By 1949, he was performing in minstrel performer Doctor Nubillo’s traveling show and was later inspired to don some of the more flamboyant outfits worn by Nubillo — like capes and turbans — that would come to define the signature, electrifying, live performances he would become known at the apex of his career.
After years of touring and performing with little traction, Little Richard scored his first smash hit, “Tutti Frutti” in 1955, continuing to deliver an unprecedented string of hits in the late-50s, including “Long Tall Sally,” “Slippin’ and Slidin,’” “Ready Teddy,” “The Girl Can’t Help It,” (the title song for the 1956 movie of the same name starring Jane Mansfield) “Rip It Up,” and “Lucille,” to name only a few.
This record run of hits would come to an abrupt end, however, as in the middle of his 1957 tour with Gene Vincent and Eddie Cochran, Richard announced that he would be leaving popular music behind and following a life in the ministry.
Cutting the tour short and returning to the U.S. ten days earlier than expected, Richard learned that his original flight had crashed into the Pacific Ocean, further cementing his decision to stop performing secular music and he enrolled at Oakwood College in Huntsville, Alabama, to study theology, following a “farewell performance” at the Apollo Theater and a “final” recording session with Specialty Records.
His break from secular music would prove to be short-lived, and Richard embarked on several successful rock and roll tours throughout the sixties — although due to the arrival of the Beatles and other British bands as well as the rise of soul labels such as Motown and Stax Records, Richard’s new releases were not well promoted and found little airtime on the radio.
By 1970, three years had passed since the last new material from Little Richard. Wanting to cross over to both black rhythm and blues and white rock audiences, Richards signed with Reprise Records (having turned down offers from other labels, including The Beatles’s Apple Records).

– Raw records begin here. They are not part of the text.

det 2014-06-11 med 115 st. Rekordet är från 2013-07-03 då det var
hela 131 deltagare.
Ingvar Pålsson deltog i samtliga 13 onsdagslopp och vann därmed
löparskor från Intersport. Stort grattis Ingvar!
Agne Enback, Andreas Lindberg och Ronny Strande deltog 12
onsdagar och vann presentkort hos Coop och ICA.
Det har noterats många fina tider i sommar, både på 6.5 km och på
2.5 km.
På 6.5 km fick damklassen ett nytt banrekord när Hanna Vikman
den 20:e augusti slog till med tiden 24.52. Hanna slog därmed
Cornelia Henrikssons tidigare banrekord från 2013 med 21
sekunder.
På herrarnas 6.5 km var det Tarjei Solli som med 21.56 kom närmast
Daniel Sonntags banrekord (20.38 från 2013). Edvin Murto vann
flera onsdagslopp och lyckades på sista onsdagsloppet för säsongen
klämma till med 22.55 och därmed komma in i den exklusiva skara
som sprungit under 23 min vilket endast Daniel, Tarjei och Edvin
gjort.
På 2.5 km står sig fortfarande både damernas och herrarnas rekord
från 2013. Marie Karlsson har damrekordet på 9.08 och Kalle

Hoping to meld his signature sound with the hit-making power coming out of Muscle Shoals in the early 1970s, Little Richard decided to record his next album, The Rill Thing, at FAME Recording Studios under the direction of Producer Rick Hall.
“I worked with several of my early rock and roll idols who’d had a profound effect on the shape of my musical ideas. Little Richard was one.” said Hall (in his autobiography, “The Man From Muscle Shoals.”) “After Little Richard visited FAME, he made Muscle Shoals a part of his musical identity. A number of my best studio musicians, including guitarist Travis Wammack and bassist Jesse Boyce, later joined Richard’s road band and toured the world.”
Although The Rill Thing was not the commercial success Richard was hoping for, the album received near unanimous critical acclaim and delivered Richard his last Billboard Hot 100 hit, Greenwood, Mississippi, written by Travis Wammack and Albert Lowe Jr. Billboard Magazine described the album as a “stomping, swinging, soulful leap backwards in the rock ‘n’ rolling ’50’s with the Muscle Shoals gang” and Joel Selvin of Rolling Stone considered the album “a major artistic triumph for Little Richard” that “faithfully exhibits Richard’s maturity as an artist both through the selection of material and the contemporary instrumental setting”.
Little Richard continued to tour and record throughout his life and, in 1986, was a member of the first group of inductees into the Rock and Roll Hall of Fame along with Buddy Holly, Chuck Berry, Elvis Presley, Fats Domino, James Brown, Jerry Lee Lewis, Ray Charles, Sam Cooke, and the Everly Brothers.
On May 9, 2020, Richard died at the age of 87 at his home in Tullahoma, Tennessee after a long illness.
FAME is honored to have played a part in the extraordinary career of a truly original and singular performer. While Little Richard would have always reached the heights of Rock n’ Roll supremacy, FAME wouldn’t have been the same without his ground-breaking music and style.